━━━ SUPPLIED DATA ━━━
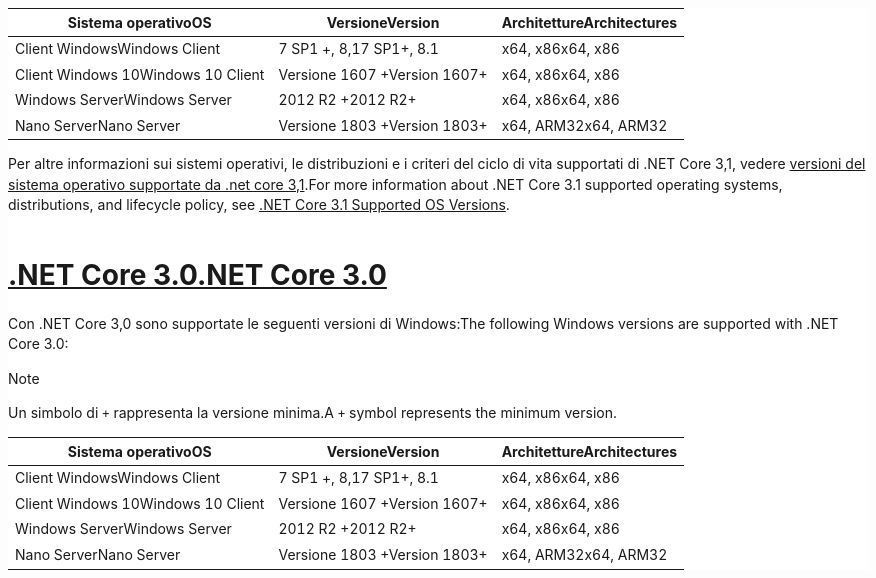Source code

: | <span data-ttu-id="f45e6-109">Sistema operativo</span><span class="sxs-lookup"><span data-stu-id="f45e6-109">OS</span></span>                            | <span data-ttu-id="f45e6-110">Versione</span><span class="sxs-lookup"><span data-stu-id="f45e6-110">Version</span></span>                        | <span data-ttu-id="f45e6-111">Architetture</span><span class="sxs-lookup"><span data-stu-id="f45e6-111">Architectures</span></span>   |
| ----------------------------- | ------------------------------ | --------------- |
| <span data-ttu-id="f45e6-112">Client Windows</span><span class="sxs-lookup"><span data-stu-id="f45e6-112">Windows Client</span></span>                | <span data-ttu-id="f45e6-113">7 SP1 +, 8,1</span><span class="sxs-lookup"><span data-stu-id="f45e6-113">7 SP1+, 8.1</span></span>                    | <span data-ttu-id="f45e6-114">x64, x86</span><span class="sxs-lookup"><span data-stu-id="f45e6-114">x64, x86</span></span>        |
| <span data-ttu-id="f45e6-115">Client Windows 10</span><span class="sxs-lookup"><span data-stu-id="f45e6-115">Windows 10 Client</span></span>             | <span data-ttu-id="f45e6-116">Versione 1607 +</span><span class="sxs-lookup"><span data-stu-id="f45e6-116">Version 1607+</span></span>                  | <span data-ttu-id="f45e6-117">x64, x86</span><span class="sxs-lookup"><span data-stu-id="f45e6-117">x64, x86</span></span>        |
| <span data-ttu-id="f45e6-118">Windows Server</span><span class="sxs-lookup"><span data-stu-id="f45e6-118">Windows Server</span></span>                | <span data-ttu-id="f45e6-119">2012 R2 +</span><span class="sxs-lookup"><span data-stu-id="f45e6-119">2012 R2+</span></span>                       | <span data-ttu-id="f45e6-120">x64, x86</span><span class="sxs-lookup"><span data-stu-id="f45e6-120">x64, x86</span></span>        |
| <span data-ttu-id="f45e6-121">Nano Server</span><span class="sxs-lookup"><span data-stu-id="f45e6-121">Nano Server</span></span>                   | <span data-ttu-id="f45e6-122">Versione 1803 +</span><span class="sxs-lookup"><span data-stu-id="f45e6-122">Version 1803+</span></span>                  | <span data-ttu-id="f45e6-123">x64, ARM32</span><span class="sxs-lookup"><span data-stu-id="f45e6-123">x64, ARM32</span></span>      |

<span data-ttu-id="f45e6-124">Per altre informazioni sui sistemi operativi, le distribuzioni e i criteri del ciclo di vita supportati di .NET Core 3,1, vedere [versioni del sistema operativo supportate da .net core 3,1](https://github.com/dotnet/core/blob/master/release-notes/3.1/3.1-supported-os.md).</span><span class="sxs-lookup"><span data-stu-id="f45e6-124">For more information about .NET Core 3.1 supported operating systems, distributions, and lifecycle policy, see [.NET Core 3.1 Supported OS Versions](https://github.com/dotnet/core/blob/master/release-notes/3.1/3.1-supported-os.md).</span></span>

# <a name="net-core-30tabnetcore30"></a>[<span data-ttu-id="f45e6-125">.NET Core 3.0</span><span class="sxs-lookup"><span data-stu-id="f45e6-125">.NET Core 3.0</span></span>](#tab/netcore30)

<span data-ttu-id="f45e6-126">Con .NET Core 3,0 sono supportate le seguenti versioni di Windows:</span><span class="sxs-lookup"><span data-stu-id="f45e6-126">The following Windows versions are supported with .NET Core 3.0:</span></span>

> [!NOTE]
> <span data-ttu-id="f45e6-127">Un simbolo di `+` rappresenta la versione minima.</span><span class="sxs-lookup"><span data-stu-id="f45e6-127">A `+` symbol represents the minimum version.</span></span>

| <span data-ttu-id="f45e6-128">Sistema operativo</span><span class="sxs-lookup"><span data-stu-id="f45e6-128">OS</span></span>                            | <span data-ttu-id="f45e6-129">Versione</span><span class="sxs-lookup"><span data-stu-id="f45e6-129">Version</span></span>                        | <span data-ttu-id="f45e6-130">Architetture</span><span class="sxs-lookup"><span data-stu-id="f45e6-130">Architectures</span></span>   |
| ----------------------------- | ------------------------------ | --------------- |
| <span data-ttu-id="f45e6-131">Client Windows</span><span class="sxs-lookup"><span data-stu-id="f45e6-131">Windows Client</span></span>                | <span data-ttu-id="f45e6-132">7 SP1 +, 8,1</span><span class="sxs-lookup"><span data-stu-id="f45e6-132">7 SP1+, 8.1</span></span>                    | <span data-ttu-id="f45e6-133">x64, x86</span><span class="sxs-lookup"><span data-stu-id="f45e6-133">x64, x86</span></span>        |
| <span data-ttu-id="f45e6-134">Client Windows 10</span><span class="sxs-lookup"><span data-stu-id="f45e6-134">Windows 10 Client</span></span>             | <span data-ttu-id="f45e6-135">Versione 1607 +</span><span class="sxs-lookup"><span data-stu-id="f45e6-135">Version 1607+</span></span>                  | <span data-ttu-id="f45e6-136">x64, x86</span><span class="sxs-lookup"><span data-stu-id="f45e6-136">x64, x86</span></span>        |
| <span data-ttu-id="f45e6-137">Windows Server</span><span class="sxs-lookup"><span data-stu-id="f45e6-137">Windows Server</span></span>                | <span data-ttu-id="f45e6-138">2012 R2 +</span><span class="sxs-lookup"><span data-stu-id="f45e6-138">2012 R2+</span></span>                       | <span data-ttu-id="f45e6-139">x64, x86</span><span class="sxs-lookup"><span data-stu-id="f45e6-139">x64, x86</span></span>        |
| <span data-ttu-id="f45e6-140">Nano Server</span><span class="sxs-lookup"><span data-stu-id="f45e6-140">Nano Server</span></span>                   | <span data-ttu-id="f45e6-141">Versione 1803 +</span><span class="sxs-lookup"><span data-stu-id="f45e6-141">Version 1803+</span></span>                  | <span data-ttu-id="f45e6-142">x64, ARM32</span><span class="sxs-lookup"><span data-stu-id="f45e6-142">x64, ARM32</span></span>      |
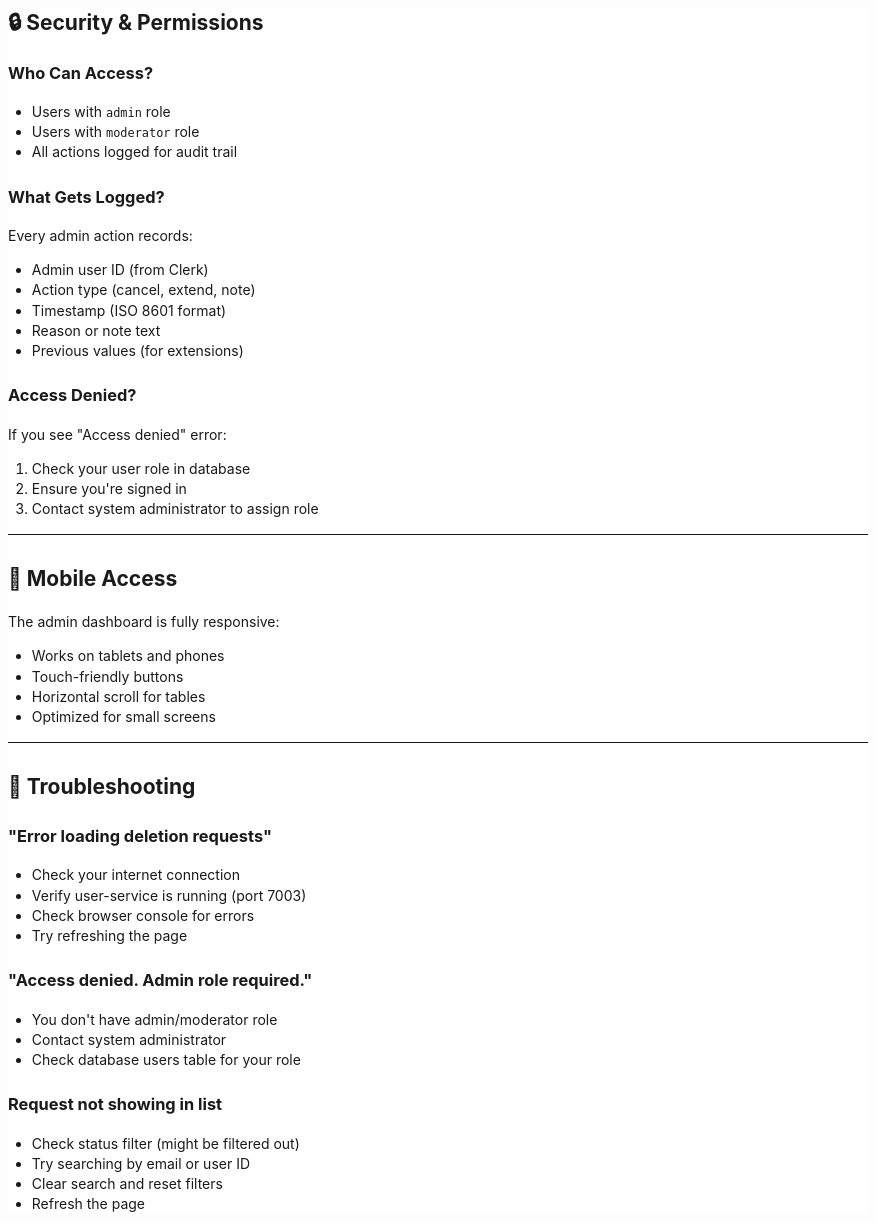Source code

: ## 🔒 Security & Permissions

### Who Can Access?
- Users with `admin` role
- Users with `moderator` role
- All actions logged for audit trail

### What Gets Logged?
Every admin action records:
- Admin user ID (from Clerk)
- Action type (cancel, extend, note)
- Timestamp (ISO 8601 format)
- Reason or note text
- Previous values (for extensions)

### Access Denied?
If you see "Access denied" error:
1. Check your user role in database
2. Ensure you're signed in
3. Contact system administrator to assign role

---

## 📱 Mobile Access

The admin dashboard is fully responsive:
- Works on tablets and phones
- Touch-friendly buttons
- Horizontal scroll for tables
- Optimized for small screens

---

## 🐛 Troubleshooting

### "Error loading deletion requests"
- Check your internet connection
- Verify user-service is running (port 7003)
- Check browser console for errors
- Try refreshing the page

### "Access denied. Admin role required."
- You don't have admin/moderator role
- Contact system administrator
- Check database users table for your role

### Request not showing in list
- Check status filter (might be filtered out)
- Try searching by email or user ID
- Clear search and reset filters
- Refresh the page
━━━
Return the listing verbatim, pictures excluded.

## EXPECTED ANSWER
Source code

: | <span data-ttu-id="f45e6-109">Sistema operativo</span><span class="sxs-lookup"><span data-stu-id="f45e6-109">OS</span></span>                            | <span data-ttu-id="f45e6-110">Versione</span><span class="sxs-lookup"><span data-stu-id="f45e6-110">Version</span></span>                        | <span data-ttu-id="f45e6-111">Architetture</span><span class="sxs-lookup"><span data-stu-id="f45e6-111">Architectures</span></span>   |
| ----------------------------- | ------------------------------ | --------------- |
| <span data-ttu-id="f45e6-112">Client Windows</span><span class="sxs-lookup"><span data-stu-id="f45e6-112">Windows Client</span></span>                | <span data-ttu-id="f45e6-113">7 SP1 +, 8,1</span><span class="sxs-lookup"><span data-stu-id="f45e6-113">7 SP1+, 8.1</span></span>                    | <span data-ttu-id="f45e6-114">x64, x86</span><span class="sxs-lookup"><span data-stu-id="f45e6-114">x64, x86</span></span>        |
| <span data-ttu-id="f45e6-115">Client Windows 10</span><span class="sxs-lookup"><span data-stu-id="f45e6-115">Windows 10 Client</span></span>             | <span data-ttu-id="f45e6-116">Versione 1607 +</span><span class="sxs-lookup"><span data-stu-id="f45e6-116">Version 1607+</span></span>                  | <span data-ttu-id="f45e6-117">x64, x86</span><span class="sxs-lookup"><span data-stu-id="f45e6-117">x64, x86</span></span>        |
| <span data-ttu-id="f45e6-118">Windows Server</span><span class="sxs-lookup"><span data-stu-id="f45e6-118">Windows Server</span></span>                | <span data-ttu-id="f45e6-119">2012 R2 +</span><span class="sxs-lookup"><span data-stu-id="f45e6-119">2012 R2+</span></span>                       | <span data-ttu-id="f45e6-120">x64, x86</span><span class="sxs-lookup"><span data-stu-id="f45e6-120">x64, x86</span></span>        |
| <span data-ttu-id="f45e6-121">Nano Server</span><span class="sxs-lookup"><span data-stu-id="f45e6-121">Nano Server</span></span>                   | <span data-ttu-id="f45e6-122">Versione 1803 +</span><span class="sxs-lookup"><span data-stu-id="f45e6-122">Version 1803+</span></span>                  | <span data-ttu-id="f45e6-123">x64, ARM32</span><span class="sxs-lookup"><span data-stu-id="f45e6-123">x64, ARM32</span></span>      |

<span data-ttu-id="f45e6-124">Per altre informazioni sui sistemi operativi, le distribuzioni e i criteri del ciclo di vita supportati di .NET Core 3,1, vedere [versioni del sistema operativo supportate da .net core 3,1](https://github.com/dotnet/core/blob/master/release-notes/3.1/3.1-supported-os.md).</span><span class="sxs-lookup"><span data-stu-id="f45e6-124">For more information about .NET Core 3.1 supported operating systems, distributions, and lifecycle policy, see [.NET Core 3.1 Supported OS Versions](https://github.com/dotnet/core/blob/master/release-notes/3.1/3.1-supported-os.md).</span></span>

# <a name="net-core-30tabnetcore30"></a>[<span data-ttu-id="f45e6-125">.NET Core 3.0</span><span class="sxs-lookup"><span data-stu-id="f45e6-125">.NET Core 3.0</span></span>](#tab/netcore30)

<span data-ttu-id="f45e6-126">Con .NET Core 3,0 sono supportate le seguenti versioni di Windows:</span><span class="sxs-lookup"><span data-stu-id="f45e6-126">The following Windows versions are supported with .NET Core 3.0:</span></span>

> [!NOTE]
> <span data-ttu-id="f45e6-127">Un simbolo di `+` rappresenta la versione minima.</span><span class="sxs-lookup"><span data-stu-id="f45e6-127">A `+` symbol represents the minimum version.</span></span>

| <span data-ttu-id="f45e6-128">Sistema operativo</span><span class="sxs-lookup"><span data-stu-id="f45e6-128">OS</span></span>                            | <span data-ttu-id="f45e6-129">Versione</span><span class="sxs-lookup"><span data-stu-id="f45e6-129">Version</span></span>                        | <span data-ttu-id="f45e6-130">Architetture</span><span class="sxs-lookup"><span data-stu-id="f45e6-130">Architectures</span></span>   |
| ----------------------------- | ------------------------------ | --------------- |
| <span data-ttu-id="f45e6-131">Client Windows</span><span class="sxs-lookup"><span data-stu-id="f45e6-131">Windows Client</span></span>                | <span data-ttu-id="f45e6-132">7 SP1 +, 8,1</span><span class="sxs-lookup"><span data-stu-id="f45e6-132">7 SP1+, 8.1</span></span>                    | <span data-ttu-id="f45e6-133">x64, x86</span><span class="sxs-lookup"><span data-stu-id="f45e6-133">x64, x86</span></span>        |
| <span data-ttu-id="f45e6-134">Client Windows 10</span><span class="sxs-lookup"><span data-stu-id="f45e6-134">Windows 10 Client</span></span>             | <span data-ttu-id="f45e6-135">Versione 1607 +</span><span class="sxs-lookup"><span data-stu-id="f45e6-135">Version 1607+</span></span>                  | <span data-ttu-id="f45e6-136">x64, x86</span><span class="sxs-lookup"><span data-stu-id="f45e6-136">x64, x86</span></span>        |
| <span data-ttu-id="f45e6-137">Windows Server</span><span class="sxs-lookup"><span data-stu-id="f45e6-137">Windows Server</span></span>                | <span data-ttu-id="f45e6-138">2012 R2 +</span><span class="sxs-lookup"><span data-stu-id="f45e6-138">2012 R2+</span></span>                       | <span data-ttu-id="f45e6-139">x64, x86</span><span class="sxs-lookup"><span data-stu-id="f45e6-139">x64, x86</span></span>        |
| <span data-ttu-id="f45e6-140">Nano Server</span><span class="sxs-lookup"><span data-stu-id="f45e6-140">Nano Server</span></span>                   | <span data-ttu-id="f45e6-141">Versione 1803 +</span><span class="sxs-lookup"><span data-stu-id="f45e6-141">Version 1803+</span></span>                  | <span data-ttu-id="f45e6-142">x64, ARM32</span><span class="sxs-lookup"><span data-stu-id="f45e6-142">x64, ARM32</span></span>      |
Source code

: ## 🔒 Security & Permissions

### Who Can Access?
- Users with `admin` role
- Users with `moderator` role
- All actions logged for audit trail

### What Gets Logged?
Every admin action records:
- Admin user ID (from Clerk)
- Action type (cancel, extend, note)
- Timestamp (ISO 8601 format)
- Reason or note text
- Previous values (for extensions)

### Access Denied?
If you see "Access denied" error:
1. Check your user role in database
2. Ensure you're signed in
3. Contact system administrator to assign role

---

## 📱 Mobile Access

The admin dashboard is fully responsive:
- Works on tablets and phones
- Touch-friendly buttons
- Horizontal scroll for tables
- Optimized for small screens

---

## 🐛 Troubleshooting

### "Error loading deletion requests"
- Check your internet connection
- Verify user-service is running (port 7003)
- Check browser console for errors
- Try refreshing the page

### "Access denied. Admin role required."
- You don't have admin/moderator role
- Contact system administrator
- Check database users table for your role

### Request not showing in list
- Check status filter (might be filtered out)
- Try searching by email or user ID
- Clear search and reset filters
- Refresh the page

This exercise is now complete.